Là, je tiens entre mes mains une bible, un travail complet très détaillé et fourni sur la Mongolie et les pasteurs nomades au sein de ce pays. L'histoire de ce pays est liée au nomadisme, de tout temps, autant en remontant à Gengis Khan, Le Fondateur, qu'à l'époque actuelle ; l'Etat mongol veut créer une sorte "d'identité nationale" autour des nomades, les faire symboles de la nation : "Ainsi, un large éventail de symboles patriotiques s'inscrit aux premières loges des fiertés nationales, dont le mode de vie traditionnel (le pastoralisme nomade), mais aussi la religion (le bouddhisme et le chamanisme), une écriture (le mongolo-ouïgour) et des héros flamboyants tels que Gengis Khan, autant d'éléments devenant le support du sentiment identitaire national, une mythologie propre..." (p.87)
1960, la Mongolie devient un état socialiste officiellement même si l'influence et la domination soviétiques sont beaucoup plus anciennes, et ce jusqu'en 1990, date à laquelle le Pays s'ouvre aux marchés et lâche cette emprise socialiste.

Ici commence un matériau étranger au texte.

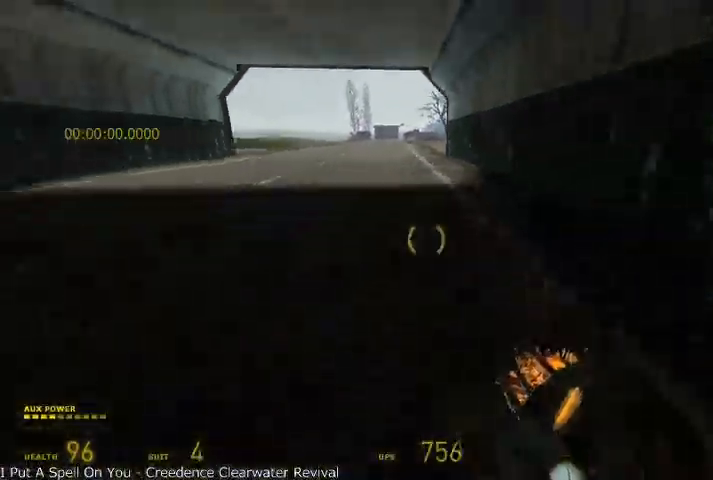
{"keys": ["d", "shift"], "mouse": ["wheel_up", "wheel_down"], "events": [[41, "mouse_wheel_up", "down"], [208, "mouse_wheel_down", "up"], [500, "mouse_wheel_down", "down"]]}
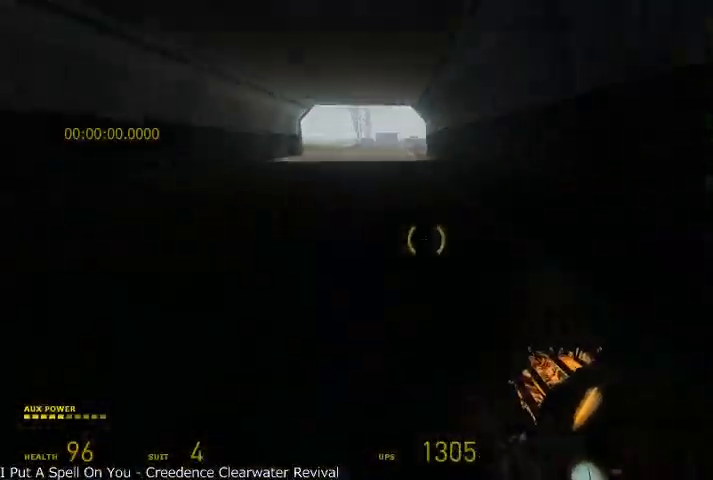
{"keys": ["d", "shift"], "mouse": ["wheel_down"], "events": [[208, "mouse_wheel_up", "up"]]}
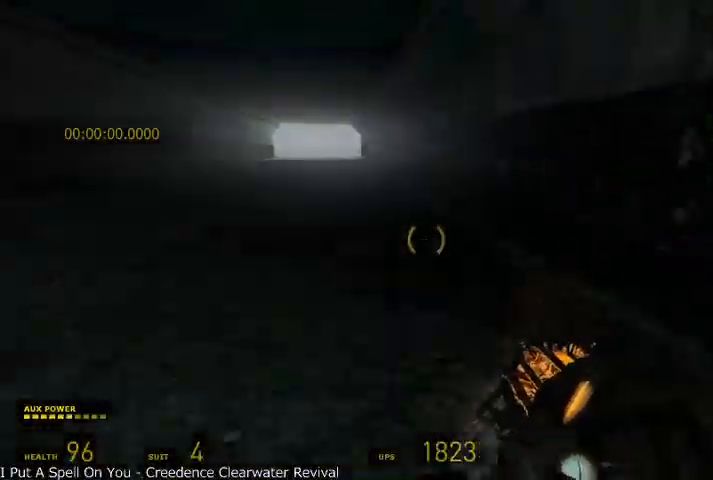
{"keys": ["d", "shift"], "mouse": ["wheel_up"], "events": [[41, "mouse_wheel_up", "down"], [375, "mouse_wheel_down", "up"]]}
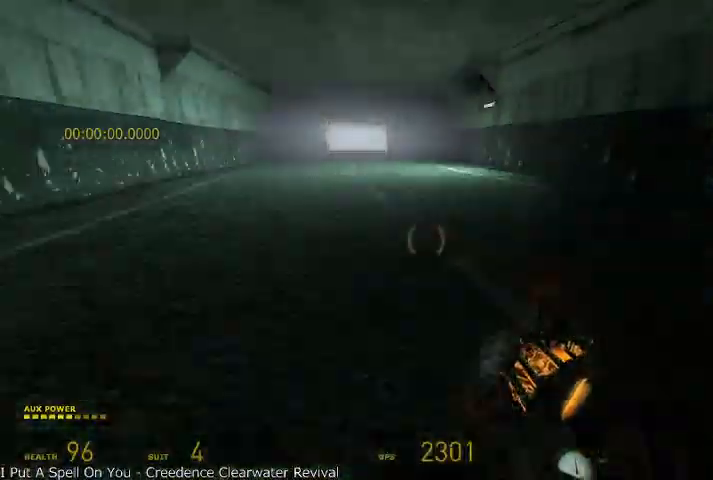
{"keys": ["d", "shift"], "mouse": ["wheel_up", "wheel_down"], "events": [[125, "mouse_wheel_down", "down"], [333, "mouse_wheel_up", "up"], [500, "mouse_wheel_up", "down"]]}
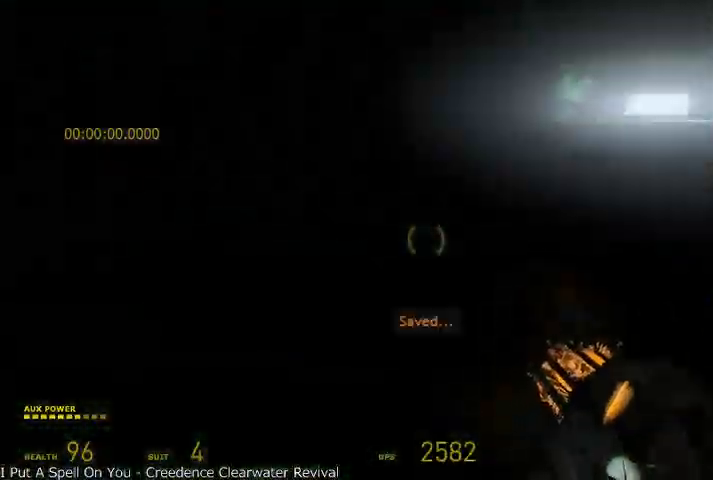
{"keys": ["d", "shift"], "mouse": ["wheel_up", "wheel_down"], "events": [[250, "mouse_wheel_down", "up"], [458, "mouse_wheel_down", "down"]]}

On pourrait alors croire que tout ira mieux, mais c'est loin d'être le cas pour les nomades qui ont été beaucoup soutenus par l'Etat socialiste et qui se confrontent directement et brutalement au monde de l'offre et de la demande sans aide étatique. "Le système de protection qui avait cours à la période socialiste fait actuellement douloureusement sentir son absence. A cette époque, les familles les plus vulnérables étaient aidées par des prêts, des allocations et des approvisionnements en nourriture. [...] Aujourd'hui, les familles d'éleveurs pauvres en bétail consomment ou vendent peu à peu leur cheptel pour se nourrir et survivre, ce qui compromet durablement les chances d'augmenter leur patrimoine à transmettre et de pouvoir espérer sortir de la précarité". (p.37) L'adaptation au monde moderne n'est donc pas aisée et se fait dans la douleur, néanmoins, depuis la privatisation du bétail, la population nomade augmente ("28% de la population sont éleveurs en 1989, 50% quelques années plus tard en raison de la reconversion des citadins et villageois au pastoralisme". p.64)

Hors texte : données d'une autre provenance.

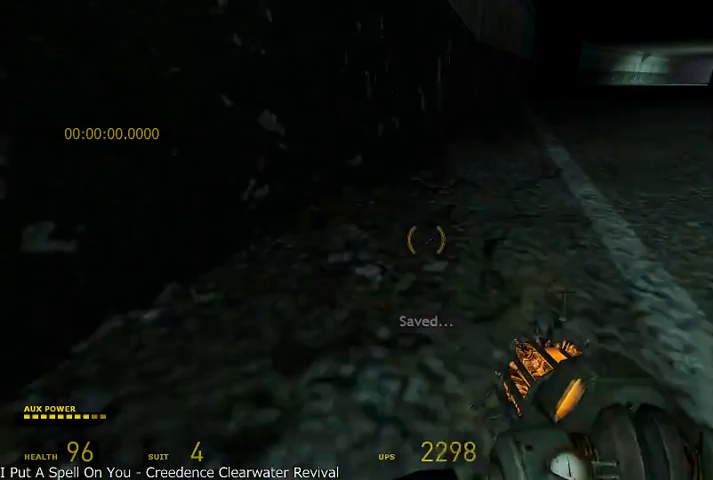
{"keys": ["d", "shift"], "mouse": ["wheel_up", "wheel_down"], "events": [[291, "mouse_wheel_up", "up"], [416, "mouse_wheel_up", "down"]]}
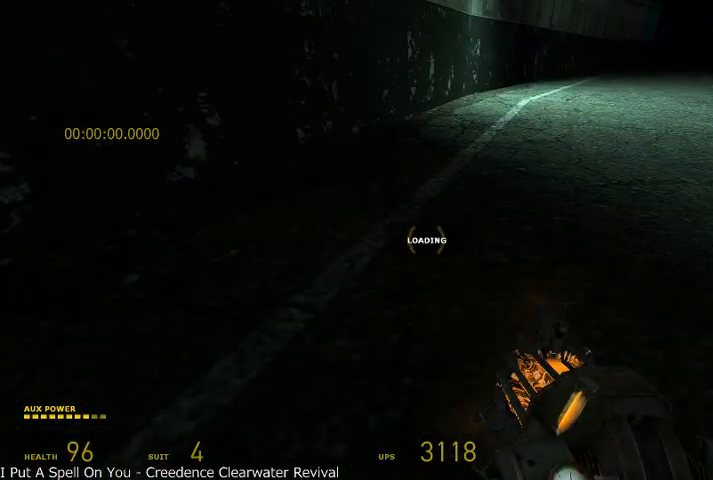
{"keys": ["d", "shift"], "mouse": ["wheel_up", "wheel_down"], "events": [[83, "mouse_wheel_down", "up"], [291, "mouse_wheel_down", "down"]]}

Je pourrais vous en faire des tonnes sur ce bouquin, tellement il est fouillé, fourni et passionnant. Mais, d'un commun accord avec moi-même - je me consulte régulièrement pour savoir si je ne dis pas trop de bêtises-, je décide de m'arrêter là, parce que sinon, je vais être très très long. L'idéal pour moi, serait que je vous aie donné le désir de lire ce livre -très accessible bien que ce soit une étude sociologique poussée- qui est en plus agrémenté de quelques très belles photos qui donnent des envies d'aller rencontrer ces gens si loin de nous par leur mode de vie, mais pas tant que cela, car très soucieux de la modernité et ayant accès aux techniques nouvelles leur permettant de se tenir au courant de l'actualité de la société et du monde.
Merci à Denis Lefebvre des éditions Buchet-Chastel. A noter que Linda Gardelle est également l'auteure d'une autre étude du même genre, mais chez les Touaregs maliens : Pasteurs touaregs du Sahara malien, chez le même éditeur, qui me tente bien aussi.